## Exercise prompt
All lines below containing the string "negA" are to be copied.
[Records for the task Boundary: Start]
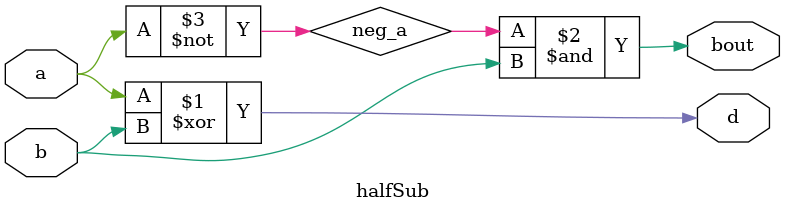
<source format=v>
`timescale 1ns / 1ps
module halfSub(
    input a,
    input b,
    output d,
    output bout
    );
wire neg_a;
xor(d,a,b);
not(neg_a,a);
and(bout,neg_a,b);
endmodule

</source>
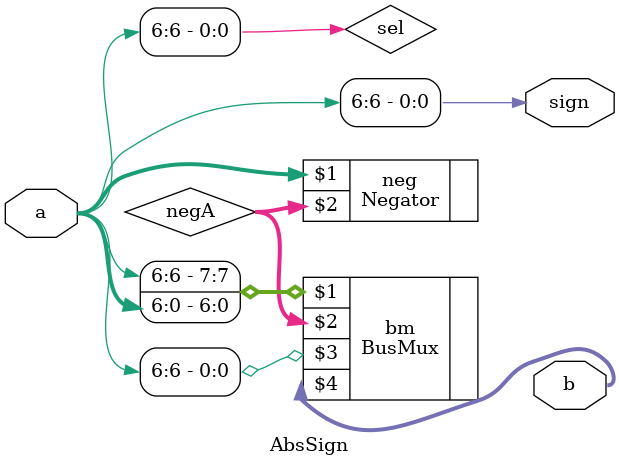
<source format=v>
module AbsSign(a, b, sign);
	input [6:0] a;
	output [7:0] b;
	output sign;
	wire sel;
	wire [7:0] negA; 
	
	assign sel = a[6];

	Negator neg(a, negA);
	
	BusMux bm({sel, a}, negA, sel, b);
	assign sign = sel;
	
endmodule

	
	
</source>
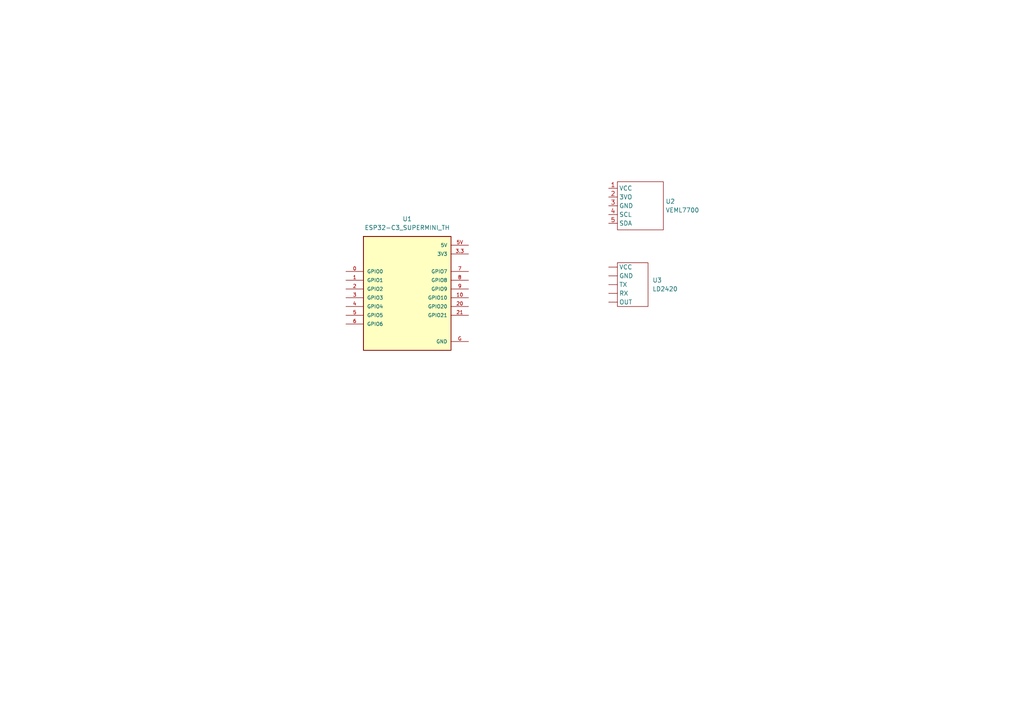
<source format=kicad_sch>
(kicad_sch
	(version 20250114)
	(generator "eeschema")
	(generator_version "9.0")
	(uuid "644e3026-db06-437b-8854-9299cc935355")
	(paper "A4")
	
	(symbol
		(lib_id "VEML7700:VEML7700_Module")
		(at 173.99 54.61 0)
		(unit 1)
		(exclude_from_sim no)
		(in_bom yes)
		(on_board yes)
		(dnp no)
		(fields_autoplaced yes)
		(uuid "43549002-c090-4beb-954a-f8d803bbd1bc")
		(property "Reference" "U2"
			(at 193.04 58.4199 0)
			(effects
				(font
					(size 1.27 1.27)
				)
				(justify left)
			)
		)
		(property "Value" "VEML7700"
			(at 193.04 60.9599 0)
			(effects
				(font
					(size 1.27 1.27)
				)
				(justify left)
			)
		)
		(property "Footprint" "VEML7700:VEML7700_Module"
			(at 173.99 54.61 0)
			(effects
				(font
					(size 1.27 1.27)
				)
				(hide yes)
			)
		)
		(property "Datasheet" ""
			(at 173.99 54.61 0)
			(effects
				(font
					(size 1.27 1.27)
				)
				(hide yes)
			)
		)
		(property "Description" ""
			(at 173.99 54.61 0)
			(effects
				(font
					(size 1.27 1.27)
				)
				(hide yes)
			)
		)
		(pin "1"
			(uuid "e2d7fe77-d0ce-4c2c-b0f6-0cd7931aee90")
		)
		(pin "5"
			(uuid "c4184952-b15e-4187-9cda-114d20adec32")
		)
		(pin "2"
			(uuid "ecc7dfa6-98b5-4ede-ba8b-0035bb0d4381")
		)
		(pin "3"
			(uuid "4e1fcc86-1911-48b2-9848-9d004ba9ff72")
		)
		(pin "4"
			(uuid "cb5a191b-075f-4ed5-9a25-40a918661028")
		)
		(instances
			(project ""
				(path "/644e3026-db06-437b-8854-9299cc935355"
					(reference "U2")
					(unit 1)
				)
			)
		)
	)
	(symbol
		(lib_id "ESP32-C3_SUPERMINI_TH:ESP32-C3_SUPERMINI_TH")
		(at 118.11 83.82 0)
		(unit 1)
		(exclude_from_sim no)
		(in_bom yes)
		(on_board yes)
		(dnp no)
		(fields_autoplaced yes)
		(uuid "971a022e-851b-4db5-8950-e418951315ed")
		(property "Reference" "U1"
			(at 118.11 63.5 0)
			(effects
				(font
					(size 1.27 1.27)
				)
			)
		)
		(property "Value" "ESP32-C3_SUPERMINI_TH"
			(at 118.11 66.04 0)
			(effects
				(font
					(size 1.27 1.27)
				)
			)
		)
		(property "Footprint" "ESP32-C3_SUPERMINI_TH:MODULE_ESP32-C3_SUPERMINI_TH"
			(at 118.11 83.82 0)
			(effects
				(font
					(size 1.27 1.27)
				)
				(justify bottom)
				(hide yes)
			)
		)
		(property "Datasheet" ""
			(at 118.11 83.82 0)
			(effects
				(font
					(size 1.27 1.27)
				)
				(hide yes)
			)
		)
		(property "Description" ""
			(at 118.11 83.82 0)
			(effects
				(font
					(size 1.27 1.27)
				)
				(hide yes)
			)
		)
		(property "MF" "Espressif Systems"
			(at 118.11 83.82 0)
			(effects
				(font
					(size 1.27 1.27)
				)
				(justify bottom)
				(hide yes)
			)
		)
		(property "Description_1" "Super tiny ESP32-C3 board"
			(at 118.11 83.82 0)
			(effects
				(font
					(size 1.27 1.27)
				)
				(justify bottom)
				(hide yes)
			)
		)
		(property "CREATOR" "DIZAR"
			(at 118.11 83.82 0)
			(effects
				(font
					(size 1.27 1.27)
				)
				(justify bottom)
				(hide yes)
			)
		)
		(property "Price" "None"
			(at 118.11 83.82 0)
			(effects
				(font
					(size 1.27 1.27)
				)
				(justify bottom)
				(hide yes)
			)
		)
		(property "Package" "Package"
			(at 118.11 83.82 0)
			(effects
				(font
					(size 1.27 1.27)
				)
				(justify bottom)
				(hide yes)
			)
		)
		(property "Check_prices" "https://www.snapeda.com/parts/ESP32-C3%20SuperMini_TH/Espressif+Systems/view-part/?ref=eda"
			(at 118.11 83.82 0)
			(effects
				(font
					(size 1.27 1.27)
				)
				(justify bottom)
				(hide yes)
			)
		)
		(property "STANDARD" "IPC-7351B"
			(at 118.11 83.82 0)
			(effects
				(font
					(size 1.27 1.27)
				)
				(justify bottom)
				(hide yes)
			)
		)
		(property "VERIFIER" ""
			(at 118.11 83.82 0)
			(effects
				(font
					(size 1.27 1.27)
				)
				(justify bottom)
				(hide yes)
			)
		)
		(property "SnapEDA_Link" "https://www.snapeda.com/parts/ESP32-C3%20SuperMini_TH/Espressif+Systems/view-part/?ref=snap"
			(at 118.11 83.82 0)
			(effects
				(font
					(size 1.27 1.27)
				)
				(justify bottom)
				(hide yes)
			)
		)
		(property "MP" "ESP32-C3 SuperMini_TH"
			(at 118.11 83.82 0)
			(effects
				(font
					(size 1.27 1.27)
				)
				(justify bottom)
				(hide yes)
			)
		)
		(property "Availability" "Not in stock"
			(at 118.11 83.82 0)
			(effects
				(font
					(size 1.27 1.27)
				)
				(justify bottom)
				(hide yes)
			)
		)
		(property "MANUFACTURER" "Espressif Systems"
			(at 118.11 83.82 0)
			(effects
				(font
					(size 1.27 1.27)
				)
				(justify bottom)
				(hide yes)
			)
		)
		(pin "G"
			(uuid "cc537696-c0e3-4465-8820-ac498071e152")
		)
		(pin "1"
			(uuid "b506fc10-8062-4ab6-aa86-2e86fa0eca6c")
		)
		(pin "0"
			(uuid "2311cbbc-5e7b-4675-85c9-02148c4bfe2f")
		)
		(pin "21"
			(uuid "5a28af15-4909-44dc-ba99-1bf4fe3fd5af")
		)
		(pin "20"
			(uuid "8fd6f33d-71ae-40e7-8132-0afcc5bf4b1a")
		)
		(pin "10"
			(uuid "b9c90dad-0711-4bbc-ba4f-c3ee9a25fabc")
		)
		(pin "9"
			(uuid "74f0c22f-a9e7-4172-a6d8-4ed328bef741")
		)
		(pin "8"
			(uuid "3305f980-fcaf-478b-ae40-ef2fc123ab44")
		)
		(pin "7"
			(uuid "be174c78-a6d0-43e8-a370-2098c53ca20f")
		)
		(pin "3.3"
			(uuid "c32bdec2-bad3-4303-ba3e-9efc56443483")
		)
		(pin "5V"
			(uuid "ac275f1e-ca83-4e26-a9c8-408ed3f825be")
		)
		(pin "6"
			(uuid "5ec04227-a4f4-4bff-b642-1c13c38f51fd")
		)
		(pin "5"
			(uuid "a21a7045-f812-4837-ab97-d215f8753e79")
		)
		(pin "4"
			(uuid "dffced1b-94b2-4202-8d7a-3712412890c9")
		)
		(pin "3"
			(uuid "0fda1222-cc77-4390-890e-9f031c4f222c")
		)
		(pin "2"
			(uuid "abe27db4-55d8-4ee1-a48b-151089d86f8a")
		)
		(instances
			(project ""
				(path "/644e3026-db06-437b-8854-9299cc935355"
					(reference "U1")
					(unit 1)
				)
			)
		)
	)
	(symbol
		(lib_id "LD2420:LD2420")
		(at 175.26 81.28 0)
		(unit 1)
		(exclude_from_sim no)
		(in_bom yes)
		(on_board yes)
		(dnp no)
		(fields_autoplaced yes)
		(uuid "c146ff67-c55b-4c1c-94d7-8a400d57b635")
		(property "Reference" "U3"
			(at 189.23 81.2799 0)
			(effects
				(font
					(size 1.27 1.27)
				)
				(justify left)
			)
		)
		(property "Value" "LD2420"
			(at 189.23 83.8199 0)
			(effects
				(font
					(size 1.27 1.27)
				)
				(justify left)
			)
		)
		(property "Footprint" "LD2420:LD2420_Module"
			(at 175.26 81.28 0)
			(effects
				(font
					(size 1.27 1.27)
				)
				(hide yes)
			)
		)
		(property "Datasheet" ""
			(at 175.26 81.28 0)
			(effects
				(font
					(size 1.27 1.27)
				)
				(hide yes)
			)
		)
		(property "Description" ""
			(at 175.26 81.28 0)
			(effects
				(font
					(size 1.27 1.27)
				)
				(hide yes)
			)
		)
		(pin ""
			(uuid "04cc8007-3ef8-4a41-9781-a3488403dcc3")
		)
		(pin ""
			(uuid "00e6b1c4-8a57-4393-a0e2-ffb79a4cea4d")
		)
		(pin ""
			(uuid "325874f7-42f6-4e28-a636-7e61ab7e2bbd")
		)
		(pin ""
			(uuid "a7661003-e9ec-4d26-907f-67a5779bf923")
		)
		(pin ""
			(uuid "c967315c-625a-4fd6-81fd-b525ff704c8c")
		)
		(instances
			(project ""
				(path "/644e3026-db06-437b-8854-9299cc935355"
					(reference "U3")
					(unit 1)
				)
			)
		)
	)
	(sheet_instances
		(path "/"
			(page "1")
		)
	)
	(embedded_fonts no)
)

</source>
[Records for the task Boundary: End]
## Finished task
	wire [7:0] negA; 
	Negator neg(a, negA);
	BusMux bm({sel, a}, negA, sel, b);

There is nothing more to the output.